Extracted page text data

== Segment start ==

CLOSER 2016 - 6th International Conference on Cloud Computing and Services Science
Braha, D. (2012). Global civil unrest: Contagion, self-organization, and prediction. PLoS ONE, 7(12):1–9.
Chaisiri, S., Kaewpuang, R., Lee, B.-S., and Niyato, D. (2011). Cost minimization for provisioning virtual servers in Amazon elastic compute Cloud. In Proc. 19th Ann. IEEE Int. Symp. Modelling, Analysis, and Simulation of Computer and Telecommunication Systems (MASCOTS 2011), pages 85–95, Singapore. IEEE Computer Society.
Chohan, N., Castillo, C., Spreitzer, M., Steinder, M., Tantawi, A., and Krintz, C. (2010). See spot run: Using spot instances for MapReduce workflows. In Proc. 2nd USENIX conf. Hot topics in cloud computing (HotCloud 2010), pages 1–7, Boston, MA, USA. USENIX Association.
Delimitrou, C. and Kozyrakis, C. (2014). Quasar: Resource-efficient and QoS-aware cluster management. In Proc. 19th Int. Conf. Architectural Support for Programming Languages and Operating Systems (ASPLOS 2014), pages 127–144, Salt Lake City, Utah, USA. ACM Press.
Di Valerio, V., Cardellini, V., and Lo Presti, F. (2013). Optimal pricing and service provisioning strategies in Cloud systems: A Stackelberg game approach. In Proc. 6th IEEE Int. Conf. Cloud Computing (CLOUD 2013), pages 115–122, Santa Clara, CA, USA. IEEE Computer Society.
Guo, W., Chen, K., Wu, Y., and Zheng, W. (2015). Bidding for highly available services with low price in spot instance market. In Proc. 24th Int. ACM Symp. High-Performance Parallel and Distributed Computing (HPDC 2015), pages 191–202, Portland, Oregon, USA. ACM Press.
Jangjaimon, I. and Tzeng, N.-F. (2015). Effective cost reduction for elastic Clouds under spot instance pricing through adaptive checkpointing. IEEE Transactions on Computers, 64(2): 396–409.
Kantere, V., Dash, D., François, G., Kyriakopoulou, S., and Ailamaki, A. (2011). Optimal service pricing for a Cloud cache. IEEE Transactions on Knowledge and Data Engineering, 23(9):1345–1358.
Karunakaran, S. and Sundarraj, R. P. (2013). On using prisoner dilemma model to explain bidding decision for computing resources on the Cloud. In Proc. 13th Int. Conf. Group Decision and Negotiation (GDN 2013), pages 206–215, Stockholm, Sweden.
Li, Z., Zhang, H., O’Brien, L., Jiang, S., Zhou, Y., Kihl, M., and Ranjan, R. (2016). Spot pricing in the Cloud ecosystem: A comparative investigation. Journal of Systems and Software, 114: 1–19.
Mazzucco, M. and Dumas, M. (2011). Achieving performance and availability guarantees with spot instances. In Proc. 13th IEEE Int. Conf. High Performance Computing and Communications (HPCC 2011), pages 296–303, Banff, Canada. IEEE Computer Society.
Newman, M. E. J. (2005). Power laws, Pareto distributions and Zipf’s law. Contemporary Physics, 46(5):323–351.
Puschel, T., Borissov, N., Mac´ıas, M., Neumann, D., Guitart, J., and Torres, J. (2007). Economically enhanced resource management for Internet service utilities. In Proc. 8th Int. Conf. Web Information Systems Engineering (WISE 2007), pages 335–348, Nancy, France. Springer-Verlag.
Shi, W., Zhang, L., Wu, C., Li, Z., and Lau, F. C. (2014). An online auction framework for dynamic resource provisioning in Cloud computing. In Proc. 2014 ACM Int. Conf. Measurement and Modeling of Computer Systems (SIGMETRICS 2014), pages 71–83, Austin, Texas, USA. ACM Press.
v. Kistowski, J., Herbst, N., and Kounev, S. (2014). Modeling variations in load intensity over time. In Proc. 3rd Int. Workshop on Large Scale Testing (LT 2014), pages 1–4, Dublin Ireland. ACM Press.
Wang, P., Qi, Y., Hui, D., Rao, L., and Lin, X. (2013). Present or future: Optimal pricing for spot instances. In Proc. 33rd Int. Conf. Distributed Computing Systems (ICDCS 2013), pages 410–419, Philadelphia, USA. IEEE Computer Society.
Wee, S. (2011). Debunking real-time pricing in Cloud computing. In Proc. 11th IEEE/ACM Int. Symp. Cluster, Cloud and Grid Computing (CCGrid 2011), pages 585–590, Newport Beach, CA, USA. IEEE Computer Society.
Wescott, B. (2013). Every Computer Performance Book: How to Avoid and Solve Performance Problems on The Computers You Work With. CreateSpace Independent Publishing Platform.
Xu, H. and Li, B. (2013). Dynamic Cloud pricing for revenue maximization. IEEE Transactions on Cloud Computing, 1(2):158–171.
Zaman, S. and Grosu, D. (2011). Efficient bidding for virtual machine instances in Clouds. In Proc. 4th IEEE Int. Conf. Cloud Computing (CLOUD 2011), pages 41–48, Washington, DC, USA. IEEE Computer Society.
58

== Segment end ==
== Segment start ==

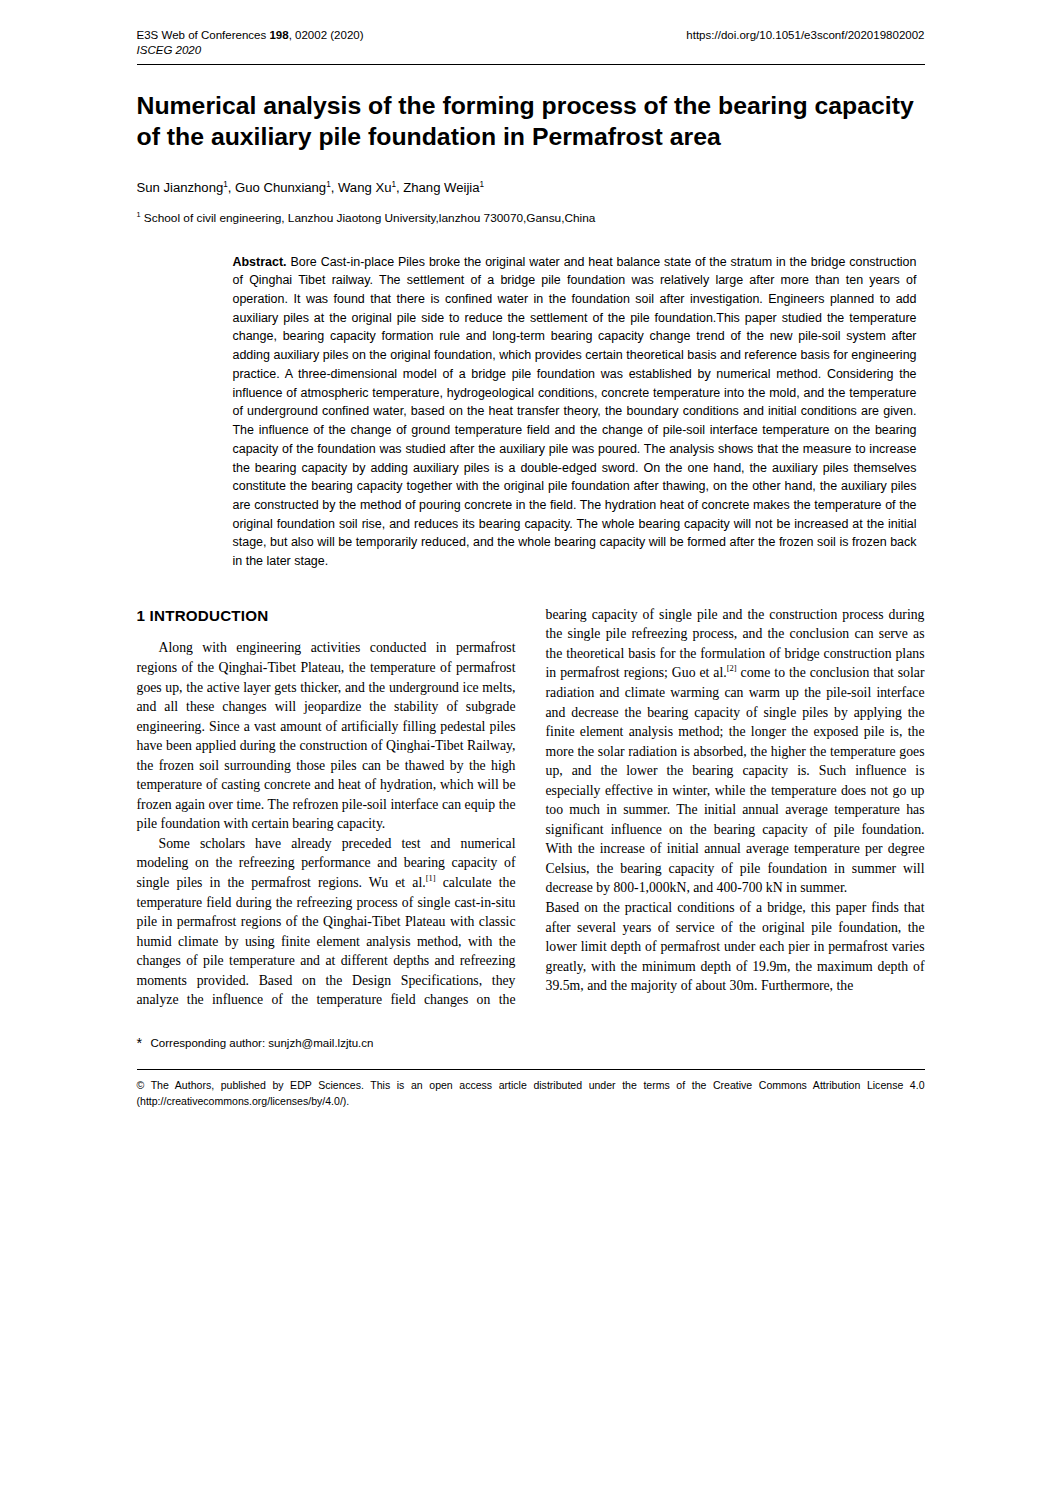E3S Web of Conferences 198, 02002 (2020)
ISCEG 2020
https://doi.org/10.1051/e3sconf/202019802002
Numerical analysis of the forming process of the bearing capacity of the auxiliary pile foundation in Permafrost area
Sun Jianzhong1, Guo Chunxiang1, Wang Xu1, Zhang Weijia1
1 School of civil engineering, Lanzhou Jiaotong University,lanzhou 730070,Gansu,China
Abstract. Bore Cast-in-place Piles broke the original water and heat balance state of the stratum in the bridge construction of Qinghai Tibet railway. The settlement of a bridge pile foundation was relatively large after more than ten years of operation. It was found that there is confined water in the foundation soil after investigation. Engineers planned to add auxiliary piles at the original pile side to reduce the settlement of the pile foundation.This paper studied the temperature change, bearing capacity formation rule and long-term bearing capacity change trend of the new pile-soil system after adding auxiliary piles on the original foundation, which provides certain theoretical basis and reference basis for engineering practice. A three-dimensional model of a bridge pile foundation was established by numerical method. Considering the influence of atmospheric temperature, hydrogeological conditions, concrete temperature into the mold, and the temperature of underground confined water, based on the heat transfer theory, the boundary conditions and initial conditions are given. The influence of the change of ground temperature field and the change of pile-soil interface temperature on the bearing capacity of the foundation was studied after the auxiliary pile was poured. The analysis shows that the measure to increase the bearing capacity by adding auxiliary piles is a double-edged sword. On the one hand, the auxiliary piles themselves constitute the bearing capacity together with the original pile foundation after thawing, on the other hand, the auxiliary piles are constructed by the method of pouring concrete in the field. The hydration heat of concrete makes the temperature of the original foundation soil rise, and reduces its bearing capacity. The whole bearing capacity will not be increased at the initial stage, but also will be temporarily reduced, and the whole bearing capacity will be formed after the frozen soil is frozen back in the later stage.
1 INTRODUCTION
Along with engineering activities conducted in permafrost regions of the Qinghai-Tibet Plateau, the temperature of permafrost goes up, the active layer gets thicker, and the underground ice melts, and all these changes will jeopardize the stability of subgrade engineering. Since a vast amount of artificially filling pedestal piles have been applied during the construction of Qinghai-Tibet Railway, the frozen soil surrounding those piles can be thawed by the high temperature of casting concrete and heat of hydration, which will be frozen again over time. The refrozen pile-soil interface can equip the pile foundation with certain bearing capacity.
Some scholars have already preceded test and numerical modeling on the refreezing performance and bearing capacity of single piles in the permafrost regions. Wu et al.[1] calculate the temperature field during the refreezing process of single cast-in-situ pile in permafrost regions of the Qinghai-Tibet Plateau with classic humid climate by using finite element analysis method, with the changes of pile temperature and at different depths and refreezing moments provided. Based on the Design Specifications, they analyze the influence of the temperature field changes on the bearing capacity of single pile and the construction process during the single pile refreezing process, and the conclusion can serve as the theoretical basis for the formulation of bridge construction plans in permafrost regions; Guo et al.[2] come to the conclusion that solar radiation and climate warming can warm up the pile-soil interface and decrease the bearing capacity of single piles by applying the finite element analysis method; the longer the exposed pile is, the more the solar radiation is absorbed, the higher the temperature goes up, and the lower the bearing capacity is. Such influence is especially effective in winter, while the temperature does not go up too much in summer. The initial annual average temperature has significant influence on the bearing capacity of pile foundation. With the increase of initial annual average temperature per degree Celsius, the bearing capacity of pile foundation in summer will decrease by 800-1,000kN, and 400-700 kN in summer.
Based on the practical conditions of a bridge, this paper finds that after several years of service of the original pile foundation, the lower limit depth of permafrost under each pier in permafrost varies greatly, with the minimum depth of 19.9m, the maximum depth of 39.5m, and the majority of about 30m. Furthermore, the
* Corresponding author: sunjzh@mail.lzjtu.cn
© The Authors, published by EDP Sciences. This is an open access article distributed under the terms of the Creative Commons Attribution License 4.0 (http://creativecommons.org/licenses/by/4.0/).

== Segment end ==
== Segment start ==

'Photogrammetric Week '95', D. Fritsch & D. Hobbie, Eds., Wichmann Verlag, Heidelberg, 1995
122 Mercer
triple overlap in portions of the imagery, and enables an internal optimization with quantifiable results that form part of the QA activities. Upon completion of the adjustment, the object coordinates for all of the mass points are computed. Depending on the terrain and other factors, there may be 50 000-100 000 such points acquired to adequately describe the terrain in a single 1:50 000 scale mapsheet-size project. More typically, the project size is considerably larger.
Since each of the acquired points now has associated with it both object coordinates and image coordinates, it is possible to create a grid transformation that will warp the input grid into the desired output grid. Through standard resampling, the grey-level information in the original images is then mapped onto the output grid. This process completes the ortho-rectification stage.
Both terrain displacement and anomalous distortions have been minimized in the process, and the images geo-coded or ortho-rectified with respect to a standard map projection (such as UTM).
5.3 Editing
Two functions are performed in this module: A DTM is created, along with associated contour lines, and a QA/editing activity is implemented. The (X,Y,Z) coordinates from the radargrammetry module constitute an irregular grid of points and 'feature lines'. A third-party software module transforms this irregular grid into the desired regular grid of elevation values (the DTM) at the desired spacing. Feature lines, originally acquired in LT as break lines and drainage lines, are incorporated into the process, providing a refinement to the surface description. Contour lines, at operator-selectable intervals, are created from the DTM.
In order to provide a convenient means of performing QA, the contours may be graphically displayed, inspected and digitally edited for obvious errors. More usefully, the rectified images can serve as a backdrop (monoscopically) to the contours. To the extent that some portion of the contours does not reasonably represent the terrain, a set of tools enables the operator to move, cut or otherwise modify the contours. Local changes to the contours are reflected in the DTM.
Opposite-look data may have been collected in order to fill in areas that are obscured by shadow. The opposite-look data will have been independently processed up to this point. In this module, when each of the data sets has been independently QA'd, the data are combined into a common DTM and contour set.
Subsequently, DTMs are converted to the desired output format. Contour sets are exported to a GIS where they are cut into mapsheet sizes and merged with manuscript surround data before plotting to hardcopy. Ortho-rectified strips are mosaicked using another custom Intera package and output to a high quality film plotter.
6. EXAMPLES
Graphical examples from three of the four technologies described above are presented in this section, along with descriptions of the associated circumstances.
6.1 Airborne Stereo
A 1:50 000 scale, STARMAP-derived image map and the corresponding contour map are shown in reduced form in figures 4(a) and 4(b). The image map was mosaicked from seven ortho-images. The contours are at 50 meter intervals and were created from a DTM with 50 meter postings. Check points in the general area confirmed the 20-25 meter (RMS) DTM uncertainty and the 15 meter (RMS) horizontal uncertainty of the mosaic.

== Segment end ==

**Task description**
Search the entries for the word "Wang", then list each line that holds it.

**Exercise solution**
Wang, P., Qi, Y., Hui, D., Rao, L., and Lin, X. (2013). Present or future: Optimal pricing for spot instances. In Proc. 33rd Int. Conf. Distributed Computing Systems (ICDCS 2013), pages 410–419, Philadelphia, USA. IEEE Computer Society.
Sun Jianzhong1, Guo Chunxiang1, Wang Xu1, Zhang Weijia1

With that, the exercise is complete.